Senate Majority Leader Chuck Schumer has announced a new push to protect same-sex marriage in federal law. Schumer leaned into the bill Wednesday after a surprising number of House Republicans helped pass the landmark legislation in their chamber on Tuesday. Some GOP senators are signaling support.
An Indiana man who ran into a burning home and saved five people, including a 6-year-old girl he jumped out of a second-floor window with, says he’s no hero and the serious injuries he suffered in the dramatic rescue were “all worth it.”
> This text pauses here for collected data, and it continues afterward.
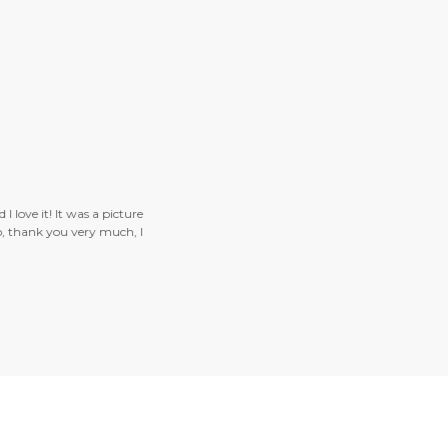
 It was a picture
Hello, Once again I
you very much, I
my clients were deli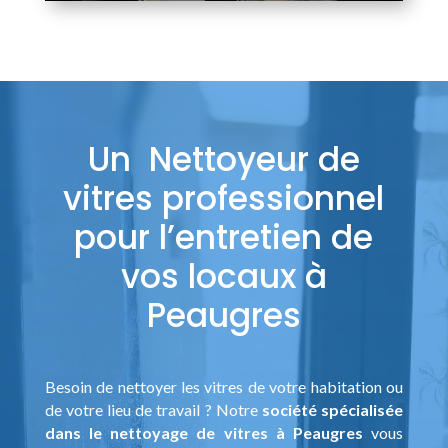
Un Nettoyeur de
vitres professionnel
pour l’entretien de
vos locaux à
Peaugres
Besoin de nettoyer les vitres de votre habitation ou
de votre lieu de travail ? Notre
société spécialisée
dans le nettoyage de vitres à Peaugres
vous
Sales of previously occupied U.S. homes slowed for the fifth consecutive month in June as higher mortgage rates and rising prices kept many home hunters on the sidelines. The National Association of Realtors said Wednesday that existing home sales fell 5.4% last month from May to a seasonally adjusted annual rate of 5.12 million.
Individual health insurance rates are going up across the country. The coronavirus pandemic caused lots of people to put off routine health care. But now many people are returning to doctor’s offices. Health insurers in individual marketplaces across 13 states and Washington D.C. will raise rates an average of 10% next year.
High diesel prices are driving up the cost of everything, from groceries to Amazon orders and furniture. That’s because nearly everything that’s delivered, whether by truck, rail or ship, uses diesel fuel.
Disbarred South Carolina attorney Alex Murdaugh has pleaded not guilty to fatally shooting his wife and son. His defense lawyers agreed on Wednesday to ask the judge to deny him bond, saying he can’t afford to post it anyway.
The European Union’s head is proposed that member states cut their gas use by 15% over the coming months to make sure that any Russian cutoff of natural gas supplies to the bloc will not fundamentally disrupt industries and send an additional chill through homes next winter.
Britain’s Conservative Party has chosen Rishi Sunak and Liz Truss as the two finalists in an election to replace Prime Minister Boris Johnson. The pair came first and second in a vote of Conservative lawmakers on Wednesday.
A Sesame Street-themed amusement park has apologized after a viral video appearing to show a costumed character waving off two 6-year-old Black girls at a parade outside Philadelphia. Sesame Place has issued two apologies since, saying the performer did not intentionally ignore the girls and promising to take action to do better.
Micronesia has likely become the final nation in the world with a population of more than 100,000 to experience an outbreak of COVID-19. For more than two-and-a-half years, the Pacific archipelago managed to avoid any outbreaks thanks to its geographic isolation and border controls.